◆ WRITTEN REQUEST: Render every line in the entries below as one numbered list, leaving out blank lines.
[START OF RECORD LIST]
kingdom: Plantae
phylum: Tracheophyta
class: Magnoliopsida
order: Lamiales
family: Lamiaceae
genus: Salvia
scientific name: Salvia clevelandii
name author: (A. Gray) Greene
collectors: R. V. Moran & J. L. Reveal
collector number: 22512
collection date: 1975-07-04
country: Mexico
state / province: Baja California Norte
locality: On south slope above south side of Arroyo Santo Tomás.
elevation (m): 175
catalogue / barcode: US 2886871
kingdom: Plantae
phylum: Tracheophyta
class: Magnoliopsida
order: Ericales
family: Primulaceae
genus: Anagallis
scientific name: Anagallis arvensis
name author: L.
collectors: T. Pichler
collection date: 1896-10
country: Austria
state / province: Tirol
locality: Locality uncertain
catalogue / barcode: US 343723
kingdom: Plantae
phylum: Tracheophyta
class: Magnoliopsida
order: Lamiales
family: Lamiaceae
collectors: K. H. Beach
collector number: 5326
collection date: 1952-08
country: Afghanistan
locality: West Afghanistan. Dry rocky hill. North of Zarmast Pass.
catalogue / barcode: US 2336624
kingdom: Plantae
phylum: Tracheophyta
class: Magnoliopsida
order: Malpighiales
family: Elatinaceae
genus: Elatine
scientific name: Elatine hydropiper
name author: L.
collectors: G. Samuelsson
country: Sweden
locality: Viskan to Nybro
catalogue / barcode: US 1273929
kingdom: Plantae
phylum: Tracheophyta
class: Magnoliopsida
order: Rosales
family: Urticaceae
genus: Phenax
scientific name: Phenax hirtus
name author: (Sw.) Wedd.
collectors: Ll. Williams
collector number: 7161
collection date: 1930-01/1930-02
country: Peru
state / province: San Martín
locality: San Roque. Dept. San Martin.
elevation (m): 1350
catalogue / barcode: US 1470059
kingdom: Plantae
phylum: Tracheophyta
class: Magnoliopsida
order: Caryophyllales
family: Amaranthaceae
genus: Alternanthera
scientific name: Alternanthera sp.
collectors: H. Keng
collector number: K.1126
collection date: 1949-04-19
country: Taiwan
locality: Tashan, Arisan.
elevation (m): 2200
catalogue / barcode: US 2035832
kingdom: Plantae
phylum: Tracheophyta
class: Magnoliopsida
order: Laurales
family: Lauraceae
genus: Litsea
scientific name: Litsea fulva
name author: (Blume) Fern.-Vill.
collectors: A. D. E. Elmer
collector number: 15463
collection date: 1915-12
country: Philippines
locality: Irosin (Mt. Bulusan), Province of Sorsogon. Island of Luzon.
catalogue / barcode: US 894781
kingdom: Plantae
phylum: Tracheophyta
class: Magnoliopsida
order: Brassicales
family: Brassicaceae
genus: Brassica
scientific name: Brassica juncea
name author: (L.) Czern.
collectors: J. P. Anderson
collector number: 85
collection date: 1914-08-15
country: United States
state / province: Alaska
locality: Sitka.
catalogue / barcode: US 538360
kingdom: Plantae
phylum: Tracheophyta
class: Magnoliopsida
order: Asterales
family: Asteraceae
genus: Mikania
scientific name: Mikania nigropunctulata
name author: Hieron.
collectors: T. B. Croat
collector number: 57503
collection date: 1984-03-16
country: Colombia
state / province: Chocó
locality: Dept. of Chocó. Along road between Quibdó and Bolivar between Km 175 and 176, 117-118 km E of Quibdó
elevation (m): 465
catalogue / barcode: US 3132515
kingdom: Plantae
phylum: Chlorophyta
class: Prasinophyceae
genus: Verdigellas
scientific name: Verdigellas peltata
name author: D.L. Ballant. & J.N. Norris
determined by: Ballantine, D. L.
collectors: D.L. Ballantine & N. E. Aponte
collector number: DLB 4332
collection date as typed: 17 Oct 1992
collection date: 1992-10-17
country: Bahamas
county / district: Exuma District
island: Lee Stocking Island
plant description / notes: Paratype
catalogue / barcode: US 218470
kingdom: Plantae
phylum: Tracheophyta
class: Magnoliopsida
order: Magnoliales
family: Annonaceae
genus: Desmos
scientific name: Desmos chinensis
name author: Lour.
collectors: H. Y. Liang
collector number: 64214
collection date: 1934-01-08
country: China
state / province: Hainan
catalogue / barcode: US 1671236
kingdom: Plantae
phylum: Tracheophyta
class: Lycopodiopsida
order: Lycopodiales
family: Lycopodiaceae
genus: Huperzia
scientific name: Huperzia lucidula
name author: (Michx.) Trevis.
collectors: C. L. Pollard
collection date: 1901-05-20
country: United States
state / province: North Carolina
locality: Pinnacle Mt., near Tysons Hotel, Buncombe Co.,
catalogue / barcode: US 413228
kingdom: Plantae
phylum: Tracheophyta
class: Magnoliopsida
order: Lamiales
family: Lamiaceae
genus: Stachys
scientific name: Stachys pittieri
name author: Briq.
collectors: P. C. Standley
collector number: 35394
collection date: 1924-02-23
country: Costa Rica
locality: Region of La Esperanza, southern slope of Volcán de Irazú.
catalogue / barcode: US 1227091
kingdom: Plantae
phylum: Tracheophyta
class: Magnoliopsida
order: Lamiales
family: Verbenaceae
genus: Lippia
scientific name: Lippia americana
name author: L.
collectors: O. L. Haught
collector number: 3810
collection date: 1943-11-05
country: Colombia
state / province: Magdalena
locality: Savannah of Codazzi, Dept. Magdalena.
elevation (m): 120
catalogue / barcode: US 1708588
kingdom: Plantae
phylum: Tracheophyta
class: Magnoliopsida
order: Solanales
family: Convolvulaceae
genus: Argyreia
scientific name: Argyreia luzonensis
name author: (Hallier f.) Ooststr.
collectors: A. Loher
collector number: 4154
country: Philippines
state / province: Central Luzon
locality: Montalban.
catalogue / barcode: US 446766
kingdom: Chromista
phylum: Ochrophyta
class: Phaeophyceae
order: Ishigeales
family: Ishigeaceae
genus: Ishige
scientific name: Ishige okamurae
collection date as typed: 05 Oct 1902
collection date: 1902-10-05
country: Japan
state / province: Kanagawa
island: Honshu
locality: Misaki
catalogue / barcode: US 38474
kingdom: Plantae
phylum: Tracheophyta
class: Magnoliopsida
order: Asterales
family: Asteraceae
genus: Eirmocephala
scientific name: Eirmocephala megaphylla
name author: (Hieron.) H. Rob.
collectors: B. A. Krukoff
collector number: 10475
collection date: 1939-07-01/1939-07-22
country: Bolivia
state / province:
[END OF RECORD LIST]
◆ OUTPUT:
1. kingdom: Plantae
2. phylum: Tracheophyta
3. class: Magnoliopsida
4. order: Lamiales
5. family: Lamiaceae
6. genus: Salvia
7. scientific name: Salvia clevelandii
8. name author: (A. Gray) Greene
9. collectors: R. V. Moran & J. L. Reveal
10. collector number: 22512
11. collection date: 1975-07-04
12. country: Mexico
13. state / province: Baja California Norte
14. locality: On south slope above south side of Arroyo Santo Tomás.
15. elevation (m): 175
16. catalogue / barcode: US 2886871
17. kingdom: Plantae
18. phylum: Tracheophyta
19. class: Magnoliopsida
20. order: Ericales
21. family: Primulaceae
22. genus: Anagallis
23. scientific name: Anagallis arvensis
24. name author: L.
25. collectors: T. Pichler
26. collection date: 1896-10
27. country: Austria
28. state / province: Tirol
29. locality: Locality uncertain
30. catalogue / barcode: US 343723
31. kingdom: Plantae
32. phylum: Tracheophyta
33. class: Magnoliopsida
34. order: Lamiales
35. family: Lamiaceae
36. collectors: K. H. Beach
37. collector number: 5326
38. collection date: 1952-08
39. country: Afghanistan
40. locality: West Afghanistan. Dry rocky hill. North of Zarmast Pass.
41. catalogue / barcode: US 2336624
42. kingdom: Plantae
43. phylum: Tracheophyta
44. class: Magnoliopsida
45. order: Malpighiales
46. family: Elatinaceae
47. genus: Elatine
48. scientific name: Elatine hydropiper
49. name author: L.
50. collectors: G. Samuelsson
51. country: Sweden
52. locality: Viskan to Nybro
53. catalogue / barcode: US 1273929
54. kingdom: Plantae
55. phylum: Tracheophyta
56. class: Magnoliopsida
57. order: Rosales
58. family: Urticaceae
59. genus: Phenax
60. scientific name: Phenax hirtus
61. name author: (Sw.) Wedd.
62. collectors: Ll. Williams
63. collector number: 7161
64. collection date: 1930-01/1930-02
65. country: Peru
66. state / province: San Martín
67. locality: San Roque. Dept. San Martin.
68. elevation (m): 1350
69. catalogue / barcode: US 1470059
70. kingdom: Plantae
71. phylum: Tracheophyta
72. class: Magnoliopsida
73. order: Caryophyllales
74. family: Amaranthaceae
75. genus: Alternanthera
76. scientific name: Alternanthera sp.
77. collectors: H. Keng
78. collector number: K.1126
79. collection date: 1949-04-19
80. country: Taiwan
81. locality: Tashan, Arisan.
82. elevation (m): 2200
83. catalogue / barcode: US 2035832
84. kingdom: Plantae
85. phylum: Tracheophyta
86. class: Magnoliopsida
87. order: Laurales
88. family: Lauraceae
89. genus: Litsea
90. scientific name: Litsea fulva
91. name author: (Blume) Fern.-Vill.
92. collectors: A. D. E. Elmer
93. collector number: 15463
94. collection date: 1915-12
95. country: Philippines
96. locality: Irosin (Mt. Bulusan), Province of Sorsogon. Island of Luzon.
97. catalogue / barcode: US 894781
98. kingdom: Plantae
99. phylum: Tracheophyta
100. class: Magnoliopsida
101. order: Brassicales
102. family: Brassicaceae
103. genus: Brassica
104. scientific name: Brassica juncea
105. name author: (L.) Czern.
106. collectors: J. P. Anderson
107. collector number: 85
108. collection date: 1914-08-15
109. country: United States
110. state / province: Alaska
111. locality: Sitka.
112. catalogue / barcode: US 538360
113. kingdom: Plantae
114. phylum: Tracheophyta
115. class: Magnoliopsida
116. order: Asterales
117. family: Asteraceae
118. genus: Mikania
119. scientific name: Mikania nigropunctulata
120. name author: Hieron.
121. collectors: T. B. Croat
122. collector number: 57503
123. collection date: 1984-03-16
124. country: Colombia
125. state / province: Chocó
126. locality: Dept. of Chocó. Along road between Quibdó and Bolivar between Km 175 and 176, 117-118 km E of Quibdó
127. elevation (m): 465
128. catalogue / barcode: US 3132515
129. kingdom: Plantae
130. phylum: Chlorophyta
131. class: Prasinophyceae
132. genus: Verdigellas
133. scientific name: Verdigellas peltata
134. name author: D.L. Ballant. & J.N. Norris
135. determined by: Ballantine, D. L.
136. collectors: D.L. Ballantine & N. E. Aponte
137. collector number: DLB 4332
138. collection date as typed: 17 Oct 1992
139. collection date: 1992-10-17
140. country: Bahamas
141. county / district: Exuma District
142. island: Lee Stocking Island
143. plant description / notes: Paratype
144. catalogue / barcode: US 218470
145. kingdom: Plantae
146. phylum: Tracheophyta
147. class: Magnoliopsida
148. order: Magnoliales
149. family: Annonaceae
150. genus: Desmos
151. scientific name: Desmos chinensis
152. name author: Lour.
153. collectors: H. Y. Liang
154. collector number: 64214
155. collection date: 1934-01-08
156. country: China
157. state / province: Hainan
158. catalogue / barcode: US 1671236
159. kingdom: Plantae
160. phylum: Tracheophyta
161. class: Lycopodiopsida
162. order: Lycopodiales
163. family: Lycopodiaceae
164. genus: Huperzia
165. scientific name: Huperzia lucidula
166. name author: (Michx.) Trevis.
167. collectors: C. L. Pollard
168. collection date: 1901-05-20
169. country: United States
170. state / province: North Carolina
171. locality: Pinnacle Mt., near Tysons Hotel, Buncombe Co.,
172. catalogue / barcode: US 413228
173. kingdom: Plantae
174. phylum: Tracheophyta
175. class: Magnoliopsida
176. order: Lamiales
177. family: Lamiaceae
178. genus: Stachys
179. scientific name: Stachys pittieri
180. name author: Briq.
181. collectors: P. C. Standley
182. collector number: 35394
183. collection date: 1924-02-23
184. country: Costa Rica
185. locality: Region of La Esperanza, southern slope of Volcán de Irazú.
186. catalogue / barcode: US 1227091
187. kingdom: Plantae
188. phylum: Tracheophyta
189. class: Magnoliopsida
190. order: Lamiales
191. family: Verbenaceae
192. genus: Lippia
193. scientific name: Lippia americana
194. name author: L.
195. collectors: O. L. Haught
196. collector number: 3810
197. collection date: 1943-11-05
198. country: Colombia
199. state / province: Magdalena
200. locality: Savannah of Codazzi, Dept. Magdalena.
201. elevation (m): 120
202. catalogue / barcode: US 1708588
203. kingdom: Plantae
204. phylum: Tracheophyta
205. class: Magnoliopsida
206. order: Solanales
207. family: Convolvulaceae
208. genus: Argyreia
209. scientific name: Argyreia luzonensis
210. name author: (Hallier f.) Ooststr.
211. collectors: A. Loher
212. collector number: 4154
213. country: Philippines
214. state / province: Central Luzon
215. locality: Montalban.
216. catalogue / barcode: US 446766
217. kingdom: Chromista
218. phylum: Ochrophyta
219. class: Phaeophyceae
220. order: Ishigeales
221. family: Ishigeaceae
222. genus: Ishige
223. scientific name: Ishige okamurae
224. collection date as typed: 05 Oct 1902
225. collection date: 1902-10-05
226. country: Japan
227. state / province: Kanagawa
228. island: Honshu
229. locality: Misaki
230. catalogue / barcode: US 38474
231. kingdom: Plantae
232. phylum: Tracheophyta
233. class: Magnoliopsida
234. order: Asterales
235. family: Asteraceae
236. genus: Eirmocephala
237. scientific name: Eirmocephala megaphylla
238. name author: (Hieron.) H. Rob.
239. collectors: B. A. Krukoff
240. collector number: 10475
241. collection date: 1939-07-01/1939-07-22
242. country: Bolivia
243. state / province:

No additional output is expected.